We are Well Beyond the Carrot and Stick Persuasion of the FOMC Cheap Money PolicyIf anyone is questioning the Fed’s dovish pivot, take one look at the S&P 500 which suggests the Fed pause is delivering in spades.
The S&P took off again to close at record highs supported by a breathtaking series of earnings reports that indicate these record levels are more than justified and go well beyond the carrot and stick persuasion of the FOMC cheap money policy.
One of the big surprises that helped push sentiment along was the remarkable rise in new home sales as lower mortgage rates suggest US housing markets could be on a much better trajectory than initially forecast. Indeed those US growth concerns from Q4 2018 certainly feel like a distant memory from my seat.
Oil traders eventually came up for a bit of air today despite the overriding bullish sentiment on the back of the US administration Iran resolve. But numerous critical barometers used to gauge market sentiment including both optionality and spreads continue to fire off bullish signals. Call premiums have ratcheted higher while the near contracts spreads have moved well into backwardation. This combination from a quantitative perspective generates a strong buy signal. Opinions are noise market position is fact!
Yesterday’s price action was tentatively held hostage to the possible developing game of cat and mouse between OPEC producers the US administration. Saudi Energy Minister Khalid Al-Falih signaled OPEC was content to bide one’s time opting to gauge the decline in Iran oil cargos before raising output. But what he meant was “fool me once shame on you but fool me twice shame on me”. OPEC doesn’t want to get hoodwinked again by President Trump after they were blindsided by the President issuing Iran waivers the first time the US administration wanted to drive Iran exports to zero.
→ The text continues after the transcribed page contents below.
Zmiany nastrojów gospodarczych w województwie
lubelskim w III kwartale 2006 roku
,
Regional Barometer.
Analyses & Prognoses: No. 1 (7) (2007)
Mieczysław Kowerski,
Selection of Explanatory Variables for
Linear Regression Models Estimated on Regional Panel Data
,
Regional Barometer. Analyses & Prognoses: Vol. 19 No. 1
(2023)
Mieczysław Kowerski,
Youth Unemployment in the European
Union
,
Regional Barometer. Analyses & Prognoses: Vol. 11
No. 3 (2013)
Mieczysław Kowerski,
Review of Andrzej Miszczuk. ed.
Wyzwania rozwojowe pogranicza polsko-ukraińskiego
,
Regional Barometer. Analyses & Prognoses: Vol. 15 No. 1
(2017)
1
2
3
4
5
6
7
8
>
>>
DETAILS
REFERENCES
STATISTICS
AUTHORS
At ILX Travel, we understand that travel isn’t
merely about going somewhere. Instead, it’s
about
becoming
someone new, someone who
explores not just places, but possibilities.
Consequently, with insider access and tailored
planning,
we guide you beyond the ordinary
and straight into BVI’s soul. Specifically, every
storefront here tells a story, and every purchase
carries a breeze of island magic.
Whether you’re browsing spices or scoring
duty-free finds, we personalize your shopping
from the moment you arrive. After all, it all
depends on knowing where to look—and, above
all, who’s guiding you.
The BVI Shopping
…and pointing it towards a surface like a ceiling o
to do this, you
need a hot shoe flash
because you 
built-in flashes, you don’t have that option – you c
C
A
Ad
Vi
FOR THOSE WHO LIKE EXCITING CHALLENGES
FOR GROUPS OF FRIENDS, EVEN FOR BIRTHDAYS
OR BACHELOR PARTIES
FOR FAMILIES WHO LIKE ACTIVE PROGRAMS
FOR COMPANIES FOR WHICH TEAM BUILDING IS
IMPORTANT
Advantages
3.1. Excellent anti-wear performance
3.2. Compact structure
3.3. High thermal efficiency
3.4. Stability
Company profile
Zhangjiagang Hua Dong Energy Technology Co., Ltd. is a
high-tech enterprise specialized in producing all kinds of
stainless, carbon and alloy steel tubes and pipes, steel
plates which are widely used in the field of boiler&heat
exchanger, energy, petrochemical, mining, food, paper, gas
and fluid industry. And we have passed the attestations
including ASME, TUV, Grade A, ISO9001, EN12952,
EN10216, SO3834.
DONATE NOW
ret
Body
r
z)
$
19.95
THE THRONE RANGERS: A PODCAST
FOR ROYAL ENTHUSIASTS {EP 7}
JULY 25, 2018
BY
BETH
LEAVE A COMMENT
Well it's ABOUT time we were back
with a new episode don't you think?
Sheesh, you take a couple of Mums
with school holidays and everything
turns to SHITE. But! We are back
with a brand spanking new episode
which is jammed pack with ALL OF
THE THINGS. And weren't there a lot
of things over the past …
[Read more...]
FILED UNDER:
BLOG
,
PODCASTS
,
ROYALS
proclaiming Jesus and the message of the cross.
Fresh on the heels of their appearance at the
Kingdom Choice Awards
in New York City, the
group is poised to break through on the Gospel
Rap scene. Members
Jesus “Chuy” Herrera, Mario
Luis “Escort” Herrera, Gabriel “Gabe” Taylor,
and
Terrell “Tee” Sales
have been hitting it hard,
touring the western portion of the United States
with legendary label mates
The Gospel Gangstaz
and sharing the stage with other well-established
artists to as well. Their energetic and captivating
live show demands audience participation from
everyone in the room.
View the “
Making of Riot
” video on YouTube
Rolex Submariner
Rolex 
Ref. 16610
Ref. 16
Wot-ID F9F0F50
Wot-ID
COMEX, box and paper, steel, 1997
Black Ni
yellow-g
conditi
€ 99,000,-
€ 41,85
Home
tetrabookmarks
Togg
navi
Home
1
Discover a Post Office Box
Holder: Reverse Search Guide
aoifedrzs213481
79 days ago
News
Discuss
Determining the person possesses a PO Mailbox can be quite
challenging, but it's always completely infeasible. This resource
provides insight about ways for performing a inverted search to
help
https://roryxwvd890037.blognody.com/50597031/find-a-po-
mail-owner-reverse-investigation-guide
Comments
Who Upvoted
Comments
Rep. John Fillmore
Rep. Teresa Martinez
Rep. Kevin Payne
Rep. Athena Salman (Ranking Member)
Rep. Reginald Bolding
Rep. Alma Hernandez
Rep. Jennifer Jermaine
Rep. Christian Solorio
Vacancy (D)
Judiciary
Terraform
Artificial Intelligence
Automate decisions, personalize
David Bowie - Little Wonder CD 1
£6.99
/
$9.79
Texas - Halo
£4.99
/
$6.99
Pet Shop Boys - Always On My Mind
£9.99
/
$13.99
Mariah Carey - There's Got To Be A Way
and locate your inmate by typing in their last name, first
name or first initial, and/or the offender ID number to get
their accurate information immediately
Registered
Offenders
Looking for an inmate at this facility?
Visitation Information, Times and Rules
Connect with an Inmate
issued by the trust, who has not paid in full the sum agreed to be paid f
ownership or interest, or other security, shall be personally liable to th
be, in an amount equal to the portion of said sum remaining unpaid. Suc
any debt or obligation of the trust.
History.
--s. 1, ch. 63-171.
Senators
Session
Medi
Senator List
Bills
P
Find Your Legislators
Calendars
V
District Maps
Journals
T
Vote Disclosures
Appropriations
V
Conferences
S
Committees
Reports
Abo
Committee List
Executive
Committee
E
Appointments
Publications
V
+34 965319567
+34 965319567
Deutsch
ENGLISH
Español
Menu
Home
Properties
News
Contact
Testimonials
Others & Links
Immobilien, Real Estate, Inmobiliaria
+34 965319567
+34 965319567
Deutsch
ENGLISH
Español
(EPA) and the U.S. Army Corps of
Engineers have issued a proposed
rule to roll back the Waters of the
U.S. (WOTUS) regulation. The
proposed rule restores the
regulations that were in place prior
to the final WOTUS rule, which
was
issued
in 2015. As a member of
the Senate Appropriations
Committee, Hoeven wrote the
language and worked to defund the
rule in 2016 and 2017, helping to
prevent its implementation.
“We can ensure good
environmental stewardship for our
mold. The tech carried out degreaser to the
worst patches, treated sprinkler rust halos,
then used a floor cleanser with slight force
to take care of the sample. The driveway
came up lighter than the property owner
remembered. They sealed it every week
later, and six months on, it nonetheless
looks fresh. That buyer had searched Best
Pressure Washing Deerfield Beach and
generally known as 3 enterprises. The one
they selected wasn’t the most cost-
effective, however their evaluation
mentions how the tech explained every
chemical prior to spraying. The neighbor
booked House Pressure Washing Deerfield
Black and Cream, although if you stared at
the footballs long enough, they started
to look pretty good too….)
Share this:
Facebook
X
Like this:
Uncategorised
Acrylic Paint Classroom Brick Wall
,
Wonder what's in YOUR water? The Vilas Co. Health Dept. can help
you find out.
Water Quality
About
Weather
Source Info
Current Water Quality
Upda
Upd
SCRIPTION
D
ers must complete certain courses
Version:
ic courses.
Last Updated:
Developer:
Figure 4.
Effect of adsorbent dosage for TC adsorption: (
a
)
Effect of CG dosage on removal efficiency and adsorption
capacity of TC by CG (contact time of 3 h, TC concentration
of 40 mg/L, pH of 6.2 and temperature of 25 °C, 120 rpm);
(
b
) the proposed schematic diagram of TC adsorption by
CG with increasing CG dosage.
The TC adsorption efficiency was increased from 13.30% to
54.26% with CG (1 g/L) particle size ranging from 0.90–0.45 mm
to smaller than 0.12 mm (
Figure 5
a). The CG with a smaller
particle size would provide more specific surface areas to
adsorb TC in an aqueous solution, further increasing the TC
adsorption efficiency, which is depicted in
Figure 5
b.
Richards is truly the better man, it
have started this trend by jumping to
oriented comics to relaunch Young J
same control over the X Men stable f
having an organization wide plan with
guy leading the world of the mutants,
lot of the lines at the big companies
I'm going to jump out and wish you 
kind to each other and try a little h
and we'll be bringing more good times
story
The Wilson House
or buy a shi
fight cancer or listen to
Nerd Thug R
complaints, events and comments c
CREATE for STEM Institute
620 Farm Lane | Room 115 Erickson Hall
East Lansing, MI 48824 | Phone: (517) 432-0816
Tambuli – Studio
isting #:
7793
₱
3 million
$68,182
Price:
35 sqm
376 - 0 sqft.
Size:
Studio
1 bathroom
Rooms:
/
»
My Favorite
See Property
So despite Brent hitting a 6-month high, the market is trading a bit tentatively after all we have touched a 6-month high which after all is normal price behaviour.
But if the US is fully committed to their hawkish Iranian pledge prompt prices will reprice higher as Saudi Arabia appear tentative about increasing supplies while it is unlikely Shale can fill the void quick enough. So to what degree oil markets tighten, and how high oil price goes, will now mostly be dependent on the supply response from OPEC+ group.
However, necessity makes strange bedfellows, and you won’t find any weirder than the ones Saudi Arabia are keeping. On the one hand, they have coherence with Russia to reduce oil supplies while at the same time they now have a pact with the US to increase supply. Ultimately something is going to snap.
Gold prices plumbed a new 2019 low, weighed down by a stronger dollar and surging US equity markets. However, I’m chalking up today move through $1268 as liquidity event as in ” lack of necessary liquidity” after someone brought some serious weight to the market early in the NY session. But the market gradually self-corrected as bargain hunters entered the fray.
I would be lying if I didn’t say I was surprised by the lack of haven demand after Iran hard-line faction threatened to stop the flow of seaborne oil exports from the Middle East by blockading the Strait of Hormuz, a 21-mile-wide strategic choke point in the Arab Gulf. If this isn’t a smoldering firecracker set in the middle east powder keg, I don’t know what is. Indeed chances of a blow-up remain high, and perhaps we will get a delayed lift off from the gold markets.
However, the all-embracing mood points to further downside as fast money and large speculator flows continue to sell while the physical has only shown a spark or two during this entire middle east Iran waivers fiasco.